_WORK INSTRUCTIONS_
**a)** Reproduce the passage on James Cole's confirmation below, starting at "James Cole was confirmed" and ending after "to escape prosecution.".
**b)** Carry on the account of James Cole's confirmation below from its last sentence.

James Cole was confirmed by the Senate today to the post of Deputy Attorney General at the Department of Justice (DOJ). With this, the long battle to hold him accountable for his part in what happened at AIG during the financial meltdown of 2008 comes to an ignominious end.

With the help of numerous AIG whistleblowers, GAP fought to prevent Cole from assuming his new role, where he will now help to decide who is prosecuted and who is not.

The Obama administration has picked the wrong guy. Beginning in 2005, Cole served as the Independent Consultant (IC) at AIG for five years, as a result of two deferred prosecution agreements between the corporation, the SEC and the DOJ. The US government decided that AIG needed independent monitoring as a result of an earlier corporate fraud that forced then-CEO, Hank Greenberg, to resign as part of a deal that allowed him to escape prosecution.

_ENTRIES PROVIDED_
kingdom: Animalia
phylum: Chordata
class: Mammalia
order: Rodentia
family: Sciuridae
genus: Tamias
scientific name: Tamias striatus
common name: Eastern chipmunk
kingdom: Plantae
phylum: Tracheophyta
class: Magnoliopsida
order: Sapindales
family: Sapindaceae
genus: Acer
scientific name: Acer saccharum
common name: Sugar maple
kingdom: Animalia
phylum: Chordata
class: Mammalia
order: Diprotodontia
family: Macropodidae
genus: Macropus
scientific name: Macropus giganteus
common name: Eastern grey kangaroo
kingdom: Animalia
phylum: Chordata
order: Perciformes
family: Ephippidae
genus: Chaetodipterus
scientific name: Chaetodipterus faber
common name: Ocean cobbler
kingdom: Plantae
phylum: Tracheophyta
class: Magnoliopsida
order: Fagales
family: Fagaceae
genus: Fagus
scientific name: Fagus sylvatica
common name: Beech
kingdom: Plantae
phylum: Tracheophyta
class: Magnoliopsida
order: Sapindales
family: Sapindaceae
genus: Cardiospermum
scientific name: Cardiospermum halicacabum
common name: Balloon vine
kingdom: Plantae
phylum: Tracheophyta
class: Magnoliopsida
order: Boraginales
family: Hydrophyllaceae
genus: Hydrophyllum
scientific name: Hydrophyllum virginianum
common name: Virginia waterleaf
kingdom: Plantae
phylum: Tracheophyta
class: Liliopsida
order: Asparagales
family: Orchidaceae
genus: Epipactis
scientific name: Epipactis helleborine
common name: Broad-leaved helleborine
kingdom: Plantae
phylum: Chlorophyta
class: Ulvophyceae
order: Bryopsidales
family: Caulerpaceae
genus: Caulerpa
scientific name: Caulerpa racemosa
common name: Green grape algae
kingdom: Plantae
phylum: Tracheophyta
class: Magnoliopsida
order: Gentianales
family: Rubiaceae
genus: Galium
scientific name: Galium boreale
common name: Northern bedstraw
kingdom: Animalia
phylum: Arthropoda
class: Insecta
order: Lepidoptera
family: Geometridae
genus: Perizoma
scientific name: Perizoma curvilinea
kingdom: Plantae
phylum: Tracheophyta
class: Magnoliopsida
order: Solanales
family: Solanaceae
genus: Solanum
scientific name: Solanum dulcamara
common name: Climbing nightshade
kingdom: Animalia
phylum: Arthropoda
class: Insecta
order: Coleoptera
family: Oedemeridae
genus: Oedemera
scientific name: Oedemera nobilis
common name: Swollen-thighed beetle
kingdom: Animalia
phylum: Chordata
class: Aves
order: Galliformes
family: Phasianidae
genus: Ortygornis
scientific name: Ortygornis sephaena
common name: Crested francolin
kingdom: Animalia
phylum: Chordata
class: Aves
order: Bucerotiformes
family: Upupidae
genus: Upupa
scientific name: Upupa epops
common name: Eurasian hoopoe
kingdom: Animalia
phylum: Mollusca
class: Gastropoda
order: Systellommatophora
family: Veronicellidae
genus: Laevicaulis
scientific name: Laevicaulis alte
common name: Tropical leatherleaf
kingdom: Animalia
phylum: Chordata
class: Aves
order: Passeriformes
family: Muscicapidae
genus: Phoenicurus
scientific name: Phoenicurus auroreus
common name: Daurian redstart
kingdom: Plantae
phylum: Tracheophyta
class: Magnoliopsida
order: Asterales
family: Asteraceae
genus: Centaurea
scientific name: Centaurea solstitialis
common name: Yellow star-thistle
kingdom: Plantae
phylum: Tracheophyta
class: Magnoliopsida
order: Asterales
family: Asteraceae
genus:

_OUTPUTS BY TASK_
**a)**
James Cole was confirmed by the Senate today to the post of Deputy Attorney General at the Department of Justice (DOJ). With this, the long battle to hold him accountable for his part in what happened at AIG during the financial meltdown of 2008 comes to an ignominious end.

With the help of numerous AIG whistleblowers, GAP fought to prevent Cole from assuming his new role, where he will now help to decide who is prosecuted and who is not.

The Obama administration has picked the wrong guy. Beginning in 2005, Cole served as the Independent Consultant (IC) at AIG for five years, as a result of two deferred prosecution agreements between the corporation, the SEC and the DOJ. The US government decided that AIG needed independent monitoring as a result of an earlier corporate fraud that forced then-CEO, Hank Greenberg, to resign as part of a deal that allowed him to escape prosecution.

**b)**
As the IC, Cole was supposed to review the adequacy of AIG’s internal controls over financial reporting, and recommend best practices for strengthening legal compliance. For his trouble, he and Bryan Cave (the law firm where Cole is a partner) were reportedly paid over $20 million by AIG.

Despite Cole’s “oversight,” AIG still managed to became a part of the Wall Street scene of asset-pumping wheeling and dealing. The fast maneuvering at AIG then really took off in London at AIG’s Financial Products group, which Cole exempted from SEC oversight, and the rest is history.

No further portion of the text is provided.